By Tom Bradley

A common phrase used in economic and investment circles is ‘soft landing’, which is defined by Investopedia as, “an economy that has avoided a strong contraction.” In other words, after a long rise, not much of a drop.

The term is being used repeatedly right now to describe where the Canadian housing market is heading. For example, an article in confidently predicts that condos are headed for a soft landing. The consensus amongst Canadian bank presidents is similar for the overall housing market. Their view is that when the housing boom comes to an end, prices and volumes will flatten out, or drop modestly.

Certainly ‘soft landing’ has a nice sound to it. Comforting actually. But I’m not as sanguine because I’ve yet to see an economic or market cycle that (1) is running well above the long-term trend and (2) has been going on for many years, land softly.

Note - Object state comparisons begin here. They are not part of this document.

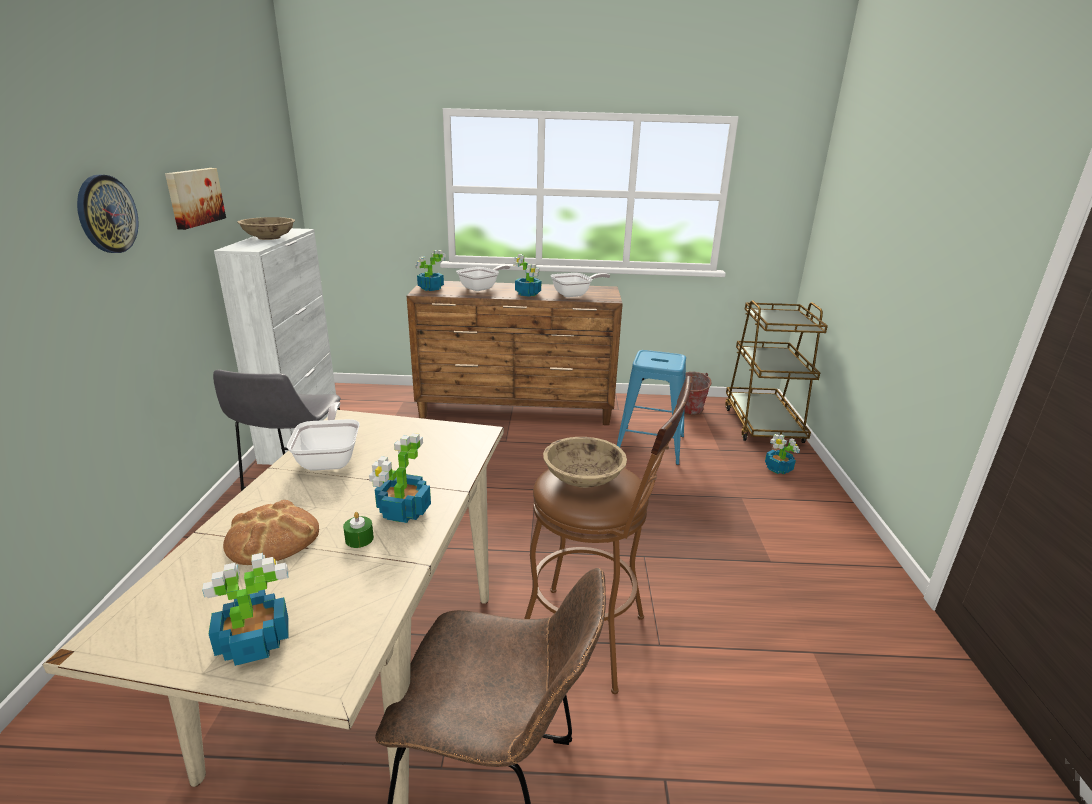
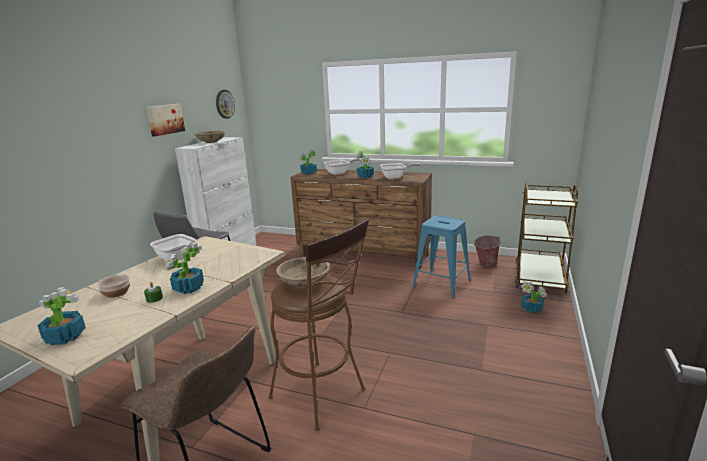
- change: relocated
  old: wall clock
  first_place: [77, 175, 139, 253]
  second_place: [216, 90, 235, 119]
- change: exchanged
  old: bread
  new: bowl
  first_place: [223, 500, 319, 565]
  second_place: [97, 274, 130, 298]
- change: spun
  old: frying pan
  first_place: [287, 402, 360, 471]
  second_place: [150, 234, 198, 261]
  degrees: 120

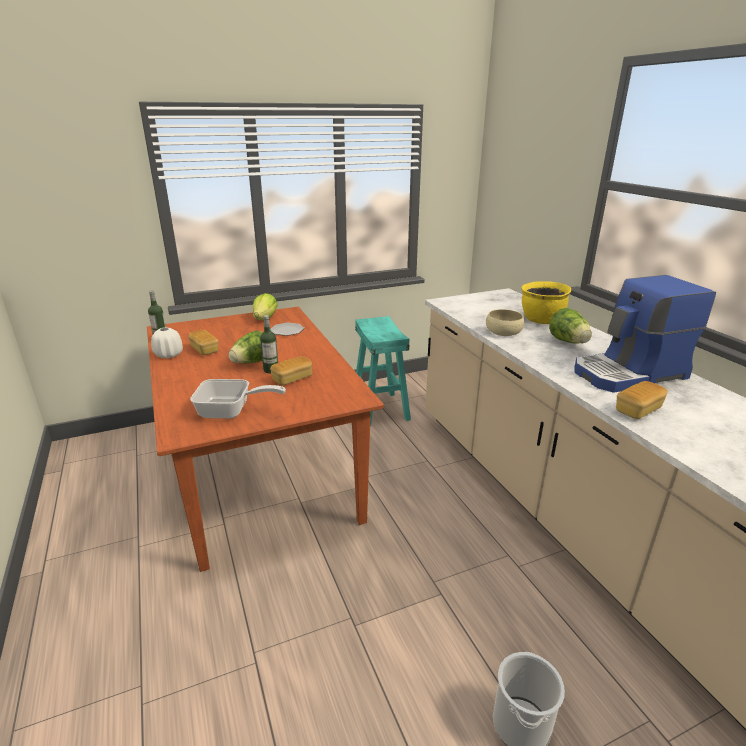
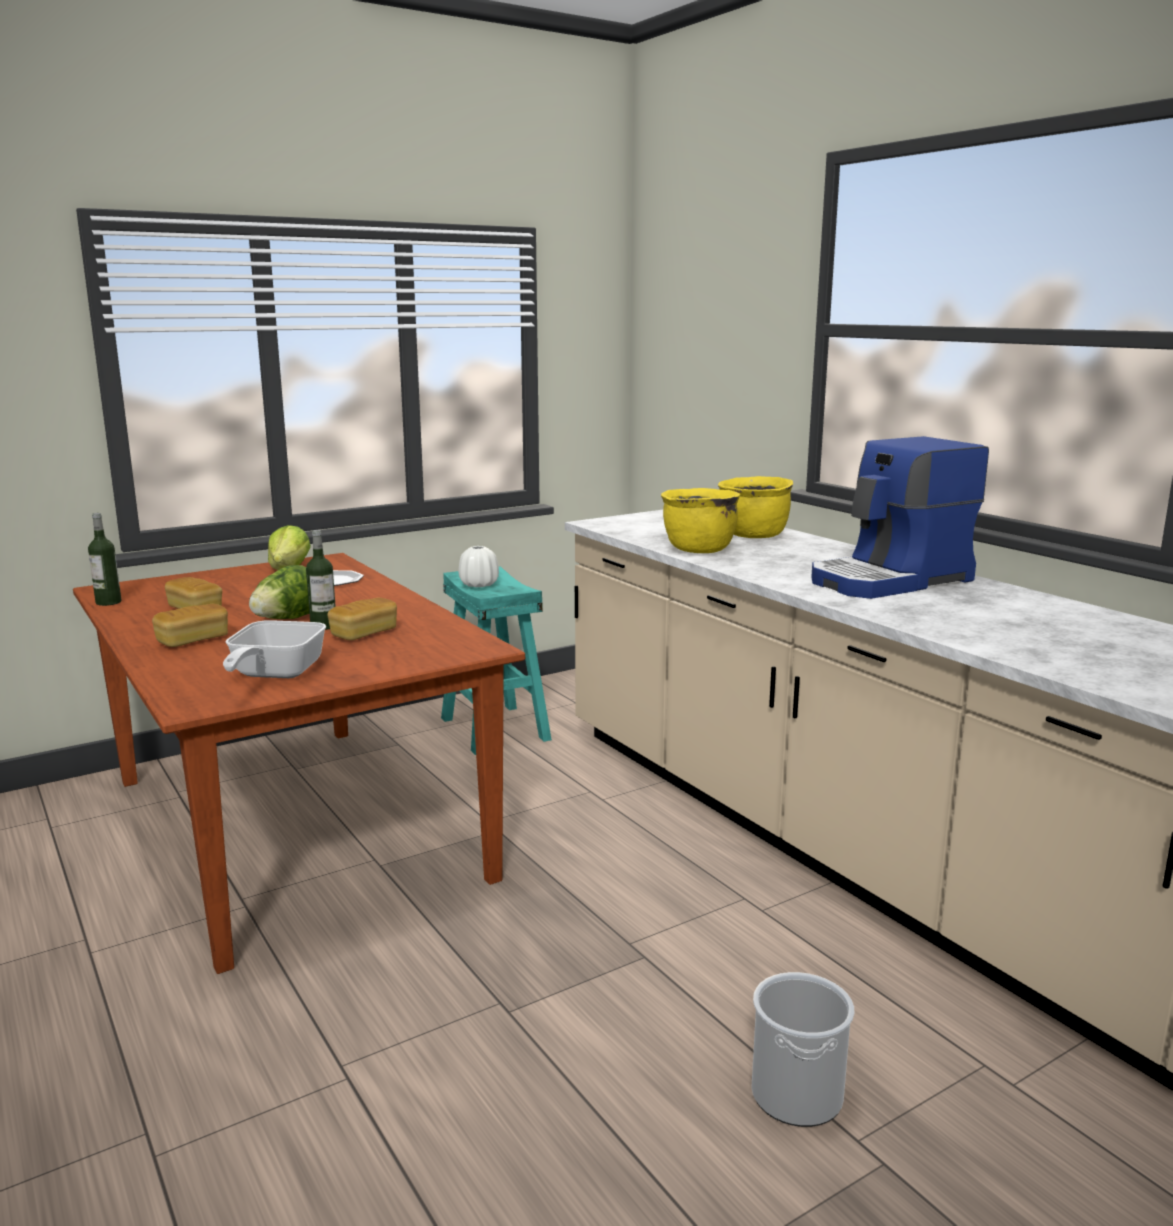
- change: relocated
  old: white vase
  first_place: [151, 327, 183, 358]
  second_place: [459, 546, 499, 587]
- change: spun
  old: frying pan
  first_place: [190, 379, 286, 419]
  second_place: [223, 620, 326, 678]
  degrees: 105
- change: exchanged
  old: beige bowl
  new: yellow cooking pot
  first_place: [486, 309, 524, 336]
  second_place: [661, 488, 741, 553]
- change: missing
  old: lettuce
  first_place: [549, 308, 592, 344]
- change: relocated
  old: bread
  first_place: [616, 381, 667, 419]
  second_place: [152, 604, 228, 647]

Soft landings are rare occurrences for a number of reasons:

  • Greed - Near the end of a cycle, the market psychology is not conducive to good decision-making. People are buying because they don’t want to miss out, not because the economics are compelling or the purchase fits with their long-term investment plan.
  • Weak hands – For greed-related reasons, more assets are held in weak hands at the peak of the cycle. In other words, when a slowdown comes, many buyers aren’t willing or able to deal with adversity.
  • Debt – At the end of the cycle, leverage is at a maximum. Any subsequent deleveraging puts pressure on prices.
  • Fatigue – After a long cycle, it gets to the point where most people have already bought, or at least their adrenaline has stopped pumping.
  • Economic circumstances change – The favourable forces that pushed the market well above the long-term trend don’t go on forever. At some point, some of them will dissipate or reverse.
  • Valuation – As with any asset, valuations will swing like a pendulum. When everything is good, anxious buyers push prices to the expensive side of the arc. When the sellers become the anxious ones, the pendulum swings back.
  • Increased supply – Money goes where the profits are. Success encourages increased investment, which translates into more supply than is needed.

Despite the consensus, I think it’s a bold prediction to say the housing boom will come to an end softly. I say that because complacency around mortgage rates and prices makes the market psychologically vulnerable. Canadians’ borrowing binge is getting downright unhealthy. The first-time buyer segment of the population (25-34 year olds) is flattening out after going through a growth spurt (bad pun). And valuations are stretched, based on a number of measures, including the rental return.

Maybe the biggest reason Canadian housing will experience a rough ride is because the term ‘soft landing’ is being used so often. Pronouncements of soft landings usually means there’s a good chance we’re headed for a hard landing.